Turn the text of each of the following records into a JSON list of strings, with one string per line and no entries for blank lines.

======== Data records

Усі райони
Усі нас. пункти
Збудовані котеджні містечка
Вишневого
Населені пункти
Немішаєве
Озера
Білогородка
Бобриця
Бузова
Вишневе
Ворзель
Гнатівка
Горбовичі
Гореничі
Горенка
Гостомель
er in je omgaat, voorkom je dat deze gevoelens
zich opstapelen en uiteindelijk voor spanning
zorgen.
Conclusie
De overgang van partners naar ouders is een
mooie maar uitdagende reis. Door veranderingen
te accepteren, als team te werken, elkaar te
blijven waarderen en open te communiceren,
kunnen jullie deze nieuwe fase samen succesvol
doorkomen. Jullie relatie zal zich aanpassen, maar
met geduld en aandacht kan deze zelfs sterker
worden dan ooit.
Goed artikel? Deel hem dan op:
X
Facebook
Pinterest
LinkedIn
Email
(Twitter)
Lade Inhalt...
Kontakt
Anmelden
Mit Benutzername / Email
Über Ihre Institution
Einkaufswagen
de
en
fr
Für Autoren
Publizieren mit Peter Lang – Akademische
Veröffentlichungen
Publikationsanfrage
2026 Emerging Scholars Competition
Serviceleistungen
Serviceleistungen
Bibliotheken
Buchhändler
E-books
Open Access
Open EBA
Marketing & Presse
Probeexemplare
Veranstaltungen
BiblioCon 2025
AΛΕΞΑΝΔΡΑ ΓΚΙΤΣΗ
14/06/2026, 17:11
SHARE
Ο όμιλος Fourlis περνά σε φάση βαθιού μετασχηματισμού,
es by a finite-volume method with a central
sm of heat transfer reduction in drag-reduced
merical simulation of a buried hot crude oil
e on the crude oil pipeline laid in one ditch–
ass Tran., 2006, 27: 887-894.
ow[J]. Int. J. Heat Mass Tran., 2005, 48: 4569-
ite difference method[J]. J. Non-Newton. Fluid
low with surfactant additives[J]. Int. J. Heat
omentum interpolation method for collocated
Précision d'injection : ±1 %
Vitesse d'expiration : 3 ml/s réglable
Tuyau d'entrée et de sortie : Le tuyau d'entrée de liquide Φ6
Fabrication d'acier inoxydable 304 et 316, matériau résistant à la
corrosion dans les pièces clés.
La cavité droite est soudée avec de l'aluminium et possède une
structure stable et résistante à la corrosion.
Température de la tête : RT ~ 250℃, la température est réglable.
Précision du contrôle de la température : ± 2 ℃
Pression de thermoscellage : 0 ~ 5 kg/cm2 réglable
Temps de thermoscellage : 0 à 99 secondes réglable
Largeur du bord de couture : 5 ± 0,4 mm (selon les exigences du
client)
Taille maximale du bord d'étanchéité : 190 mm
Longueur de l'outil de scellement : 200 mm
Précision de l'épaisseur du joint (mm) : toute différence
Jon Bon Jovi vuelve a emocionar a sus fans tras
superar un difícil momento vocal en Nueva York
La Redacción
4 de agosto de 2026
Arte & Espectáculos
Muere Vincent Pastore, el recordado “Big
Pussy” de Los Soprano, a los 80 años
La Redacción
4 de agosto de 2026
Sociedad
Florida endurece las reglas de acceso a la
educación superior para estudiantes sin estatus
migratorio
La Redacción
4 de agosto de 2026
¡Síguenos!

================

Your solution »
[
  "Усі райони",
  "Усі нас. пункти",
  "Збудовані котеджні містечка",
  "Вишневого",
  "Населені пункти",
  "Немішаєве",
  "Озера",
  "Білогородка",
  "Бобриця",
  "Бузова",
  "Вишневе",
  "Ворзель",
  "Гнатівка",
  "Горбовичі",
  "Гореничі",
  "Горенка",
  "Гостомель",
  "er in je omgaat, voorkom je dat deze gevoelens",
  "zich opstapelen en uiteindelijk voor spanning",
  "zorgen.",
  "Conclusie",
  "De overgang van partners naar ouders is een",
  "mooie maar uitdagende reis. Door veranderingen",
  "te accepteren, als team te werken, elkaar te",
  "blijven waarderen en open te communiceren,",
  "kunnen jullie deze nieuwe fase samen succesvol",
  "doorkomen. Jullie relatie zal zich aanpassen, maar",
  "met geduld en aandacht kan deze zelfs sterker",
  "worden dan ooit.",
  "Goed artikel? Deel hem dan op:",
  "X",
  "Facebook",
  "Pinterest",
  "LinkedIn",
  "Email",
  "(Twitter)",
  "Lade Inhalt...",
  "Kontakt",
  "Anmelden",
  "Mit Benutzername / Email",
  "Über Ihre Institution",
  "Einkaufswagen",
  "de",
  "en",
  "fr",
  "Für Autoren",
  "Publizieren mit Peter Lang – Akademische",
  "Veröffentlichungen",
  "Publikationsanfrage",
  "2026 Emerging Scholars Competition",
  "Serviceleistungen",
  "Serviceleistungen",
  "Bibliotheken",
  "Buchhändler",
  "E-books",
  "Open Access",
  "Open EBA",
  "Marketing & Presse",
  "Probeexemplare",
  "Veranstaltungen",
  "BiblioCon 2025",
  "AΛΕΞΑΝΔΡΑ ΓΚΙΤΣΗ",
  "14/06/2026, 17:11",
  "SHARE",
  "Ο όμιλος Fourlis περνά σε φάση βαθιού μετασχηματισμού,",
  "es by a finite-volume method with a central",
  "sm of heat transfer reduction in drag-reduced",
  "merical simulation of a buried hot crude oil",
  "e on the crude oil pipeline laid in one ditch–",
  "ass Tran., 2006, 27: 887-894.",
  "ow[J]. Int. J. Heat Mass Tran., 2005, 48: 4569-",
  "ite difference method[J]. J. Non-Newton. Fluid",
  "low with surfactant additives[J]. Int. J. Heat",
  "omentum interpolation method for collocated",
  "Précision d'injection : ±1 %",
  "Vitesse d'expiration : 3 ml/s réglable",
  "Tuyau d'entrée et de sortie : Le tuyau d'entrée de liquide Φ6",
  "Fabrication d'acier inoxydable 304 et 316, matériau résistant à la",
  "corrosion dans les pièces clés.",
  "La cavité droite est soudée avec de l'aluminium et possède une",
  "structure stable et résistante à la corrosion.",
  "Température de la tête : RT ~ 250℃, la température est réglable.",
  "Précision du contrôle de la température : ± 2 ℃",
  "Pression de thermoscellage : 0 ~ 5 kg/cm2 réglable",
  "Temps de thermoscellage : 0 à 99 secondes réglable",
  "Largeur du bord de couture : 5 ± 0,4 mm (selon les exigences du",
  "client)",
  "Taille maximale du bord d'étanchéité : 190 mm",
  "Longueur de l'outil de scellement : 200 mm",
  "Précision de l'épaisseur du joint (mm) : toute différence",
  "Jon Bon Jovi vuelve a emocionar a sus fans tras",
  "superar un difícil momento vocal en Nueva York",
  "La Redacción",
  "4 de agosto de 2026",
  "Arte & Espectáculos",
  "Muere Vincent Pastore, el recordado “Big",
  "Pussy” de Los Soprano, a los 80 años",
  "La Redacción",
  "4 de agosto de 2026",
  "Sociedad",
  "Florida endurece las reglas de acceso a la",
  "educación superior para estudiantes sin estatus",
  "migratorio",
  "La Redacción",
  "4 de agosto de 2026",
  "¡Síguenos!"
]